**What is required:** Only lines containing "with" belong in the answer, each copied from the entries below.

Source records:
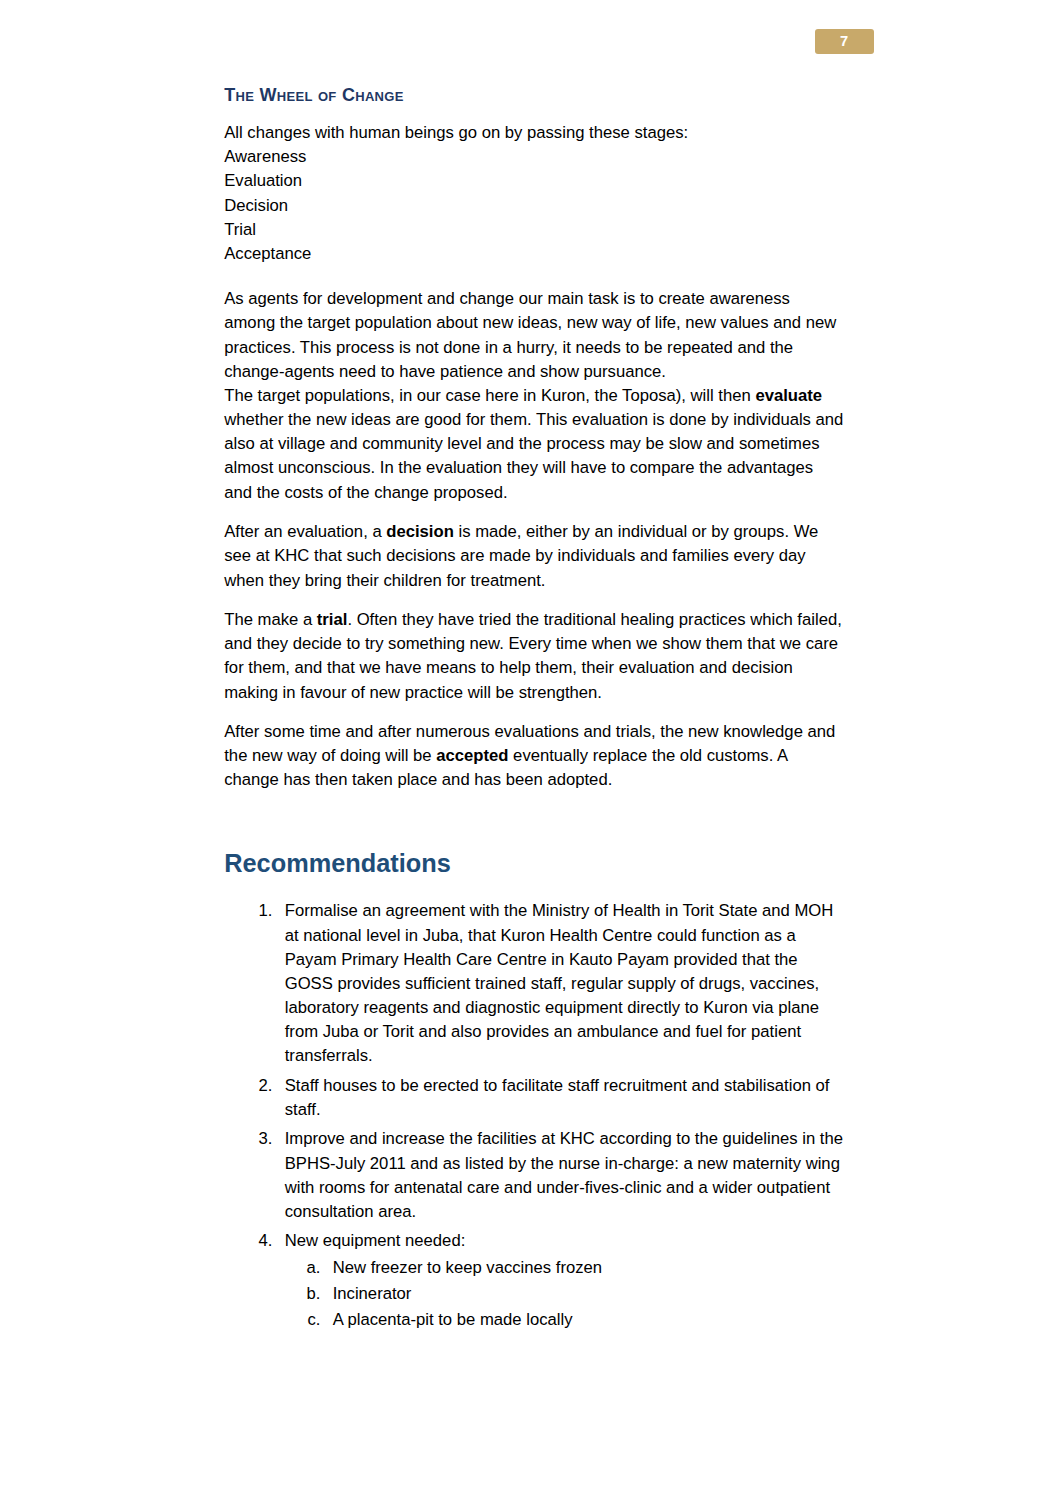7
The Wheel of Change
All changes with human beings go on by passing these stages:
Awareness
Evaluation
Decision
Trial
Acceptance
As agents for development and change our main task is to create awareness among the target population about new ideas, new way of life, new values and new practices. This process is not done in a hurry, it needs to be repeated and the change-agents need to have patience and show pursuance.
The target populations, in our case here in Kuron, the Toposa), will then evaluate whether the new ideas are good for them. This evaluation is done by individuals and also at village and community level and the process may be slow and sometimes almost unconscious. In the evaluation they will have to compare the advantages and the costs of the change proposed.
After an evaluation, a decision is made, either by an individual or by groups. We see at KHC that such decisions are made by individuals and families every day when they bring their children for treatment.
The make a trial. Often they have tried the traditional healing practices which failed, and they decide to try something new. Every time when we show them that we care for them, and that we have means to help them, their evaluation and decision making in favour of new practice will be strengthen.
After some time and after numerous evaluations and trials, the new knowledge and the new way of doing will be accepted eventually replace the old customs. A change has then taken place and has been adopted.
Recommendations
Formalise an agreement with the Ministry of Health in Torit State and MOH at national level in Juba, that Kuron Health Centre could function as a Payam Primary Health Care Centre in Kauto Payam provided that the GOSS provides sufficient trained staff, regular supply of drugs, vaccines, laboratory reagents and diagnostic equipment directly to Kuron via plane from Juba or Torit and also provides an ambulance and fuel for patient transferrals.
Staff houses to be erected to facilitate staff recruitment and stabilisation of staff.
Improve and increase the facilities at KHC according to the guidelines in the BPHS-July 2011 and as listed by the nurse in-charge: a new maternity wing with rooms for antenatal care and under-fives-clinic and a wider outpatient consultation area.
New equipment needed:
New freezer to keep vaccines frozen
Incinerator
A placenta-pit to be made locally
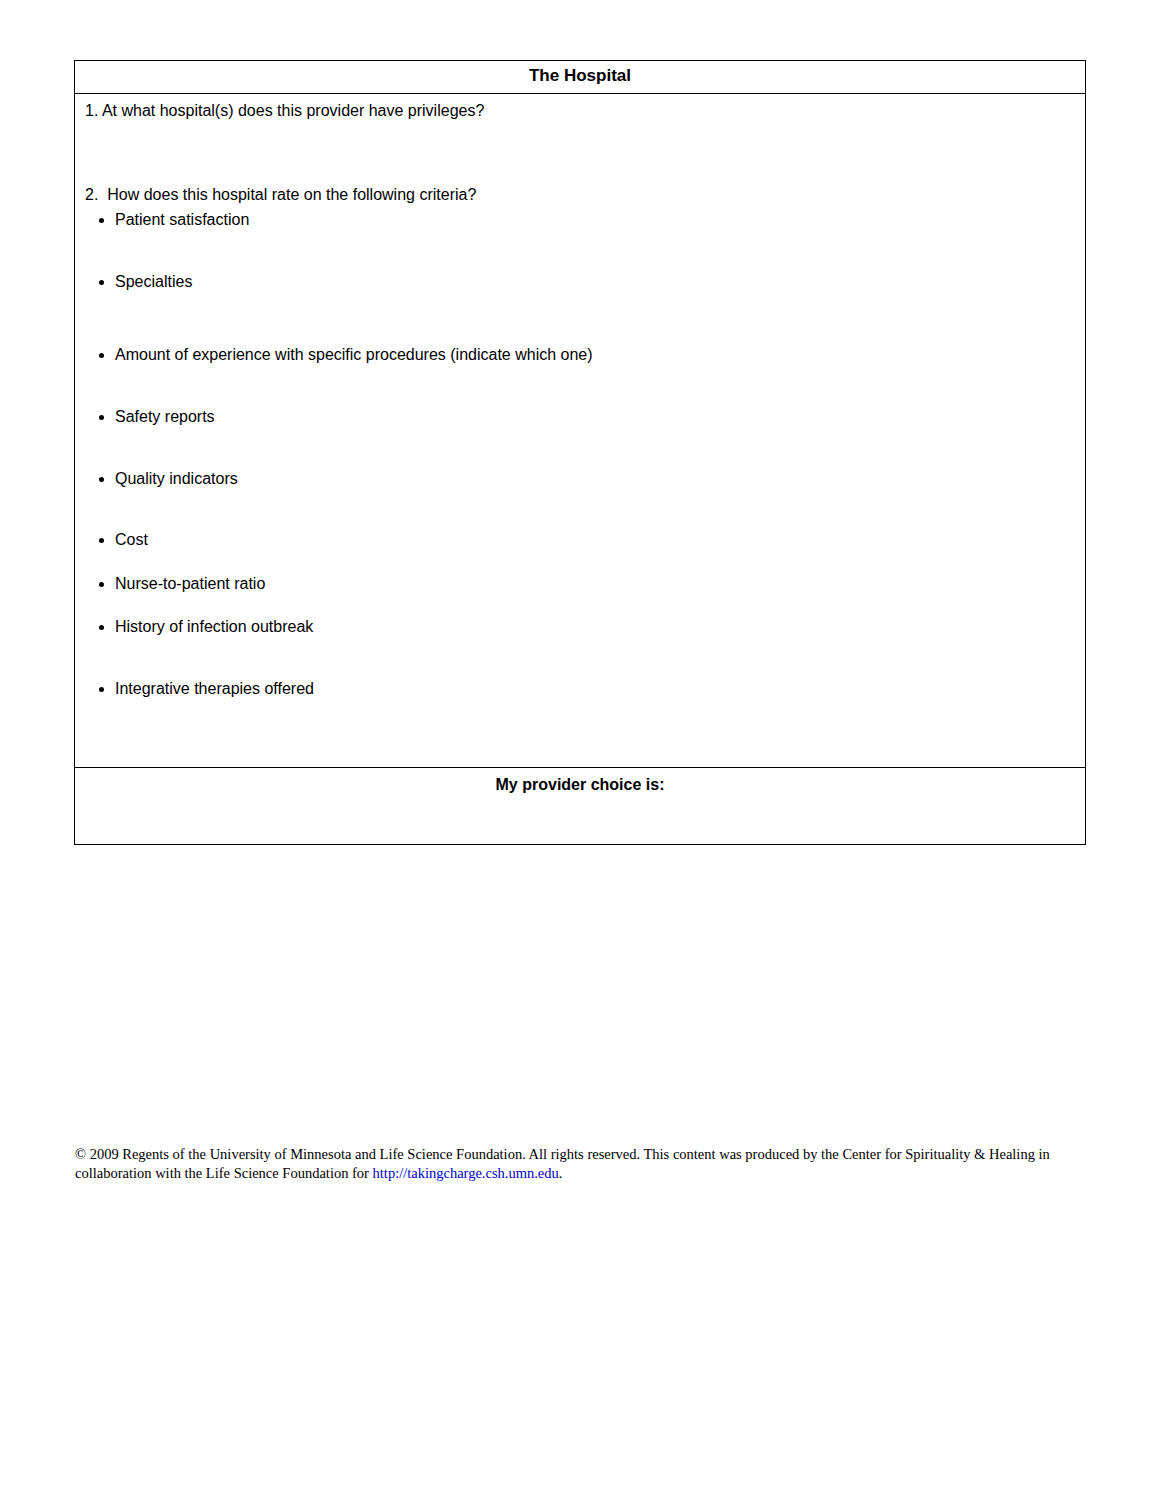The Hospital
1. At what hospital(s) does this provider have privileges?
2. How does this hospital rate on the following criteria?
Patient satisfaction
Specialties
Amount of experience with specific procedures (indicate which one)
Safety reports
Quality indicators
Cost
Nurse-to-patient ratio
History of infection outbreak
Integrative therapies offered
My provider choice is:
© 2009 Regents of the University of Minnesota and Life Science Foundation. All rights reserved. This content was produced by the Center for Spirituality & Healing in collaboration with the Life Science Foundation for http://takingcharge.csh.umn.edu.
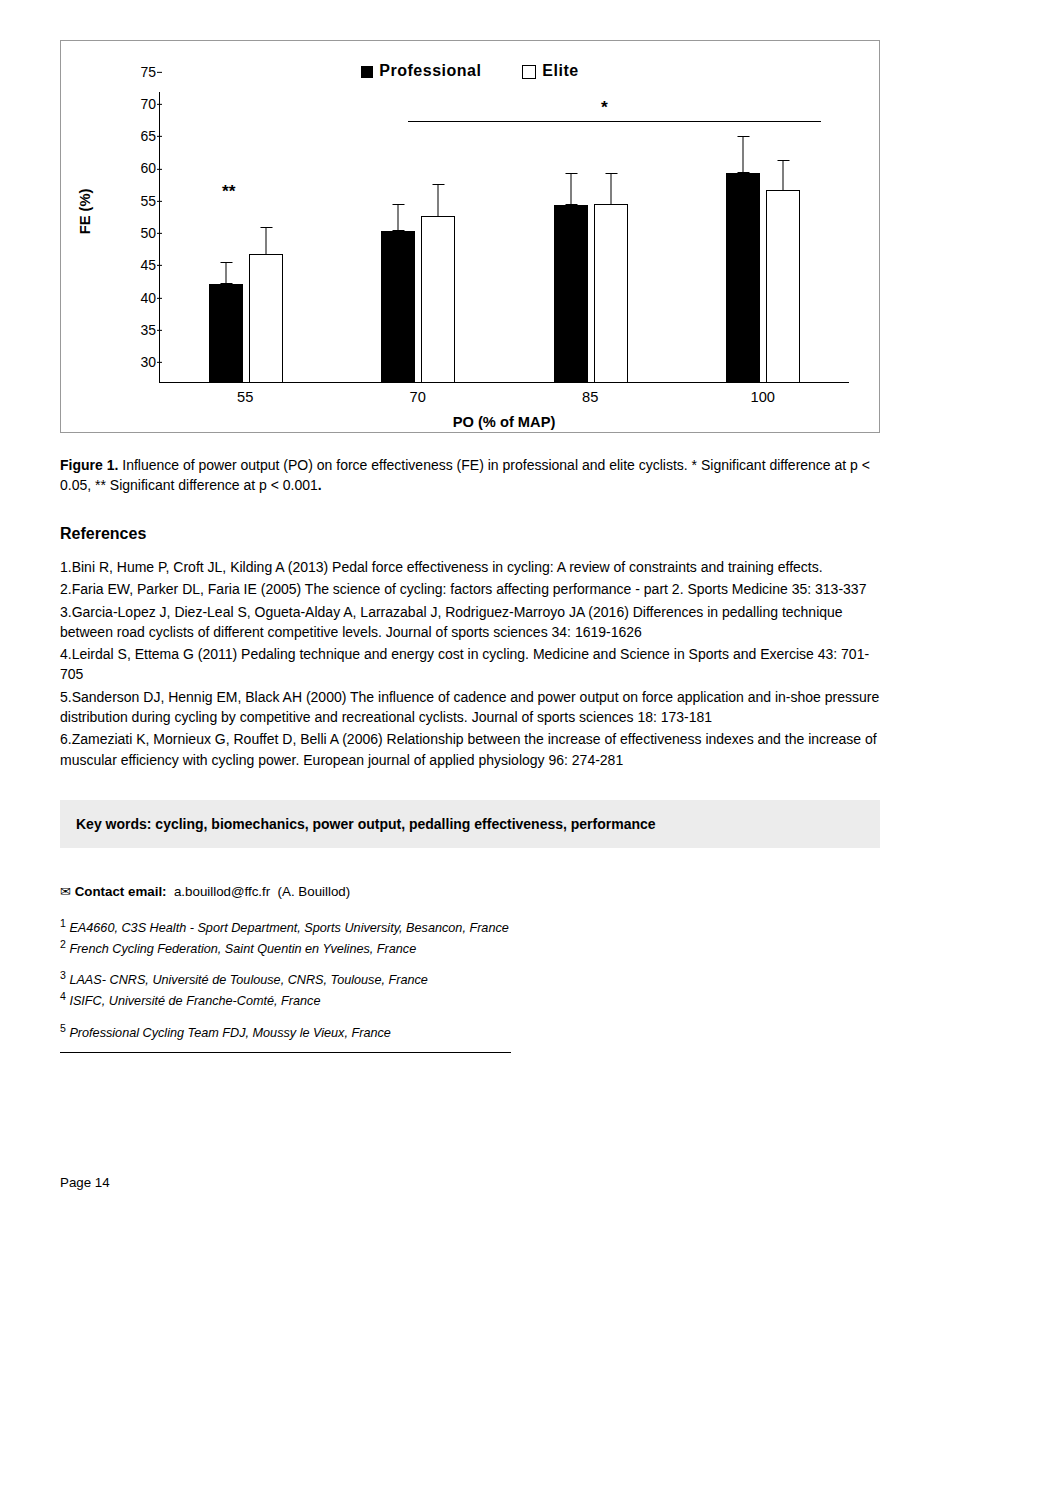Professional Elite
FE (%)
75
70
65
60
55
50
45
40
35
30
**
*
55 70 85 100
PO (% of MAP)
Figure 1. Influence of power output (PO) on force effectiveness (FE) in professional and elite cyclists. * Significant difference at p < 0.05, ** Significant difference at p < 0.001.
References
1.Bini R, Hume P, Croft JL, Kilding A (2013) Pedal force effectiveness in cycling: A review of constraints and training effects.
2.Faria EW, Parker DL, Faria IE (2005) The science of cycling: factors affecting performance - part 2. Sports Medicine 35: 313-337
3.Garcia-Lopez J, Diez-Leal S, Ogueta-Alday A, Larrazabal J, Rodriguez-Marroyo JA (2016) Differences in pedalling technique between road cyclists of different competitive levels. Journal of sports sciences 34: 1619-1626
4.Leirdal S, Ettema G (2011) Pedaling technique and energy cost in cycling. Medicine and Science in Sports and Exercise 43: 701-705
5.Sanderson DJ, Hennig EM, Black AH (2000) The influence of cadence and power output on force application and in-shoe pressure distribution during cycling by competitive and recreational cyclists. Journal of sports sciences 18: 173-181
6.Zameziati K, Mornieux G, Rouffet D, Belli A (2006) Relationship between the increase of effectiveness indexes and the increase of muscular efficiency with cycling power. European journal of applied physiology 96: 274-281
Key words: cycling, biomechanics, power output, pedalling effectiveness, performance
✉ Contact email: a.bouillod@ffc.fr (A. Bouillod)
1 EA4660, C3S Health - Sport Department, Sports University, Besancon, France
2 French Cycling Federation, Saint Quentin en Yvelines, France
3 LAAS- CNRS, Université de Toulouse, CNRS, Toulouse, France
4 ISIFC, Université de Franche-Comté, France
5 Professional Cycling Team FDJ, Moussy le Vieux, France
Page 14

**Solution to this task:**
All changes with human beings go on by passing these stages:
Formalise an agreement with the Ministry of Health in Torit State and MOH at national level in Juba, that Kuron Health Centre could function as a Payam Primary Health Care Centre in Kauto Payam provided that the GOSS provides sufficient trained staff, regular supply of drugs, vaccines, laboratory reagents and diagnostic equipment directly to Kuron via plane from Juba or Torit and also provides an ambulance and fuel for patient transferrals.
Improve and increase the facilities at KHC according to the guidelines in the BPHS-July 2011 and as listed by the nurse in-charge: a new maternity wing with rooms for antenatal care and under-fives-clinic and a wider outpatient consultation area.
Amount of experience with specific procedures (indicate which one)
© 2009 Regents of the University of Minnesota and Life Science Foundation. All rights reserved. This content was produced by the Center for Spirituality & Healing in collaboration with the Life Science Foundation for http://takingcharge.csh.umn.edu.
6.Zameziati K, Mornieux G, Rouffet D, Belli A (2006) Relationship between the increase of effectiveness indexes and the increase of muscular efficiency with cycling power. European journal of applied physiology 96: 274-281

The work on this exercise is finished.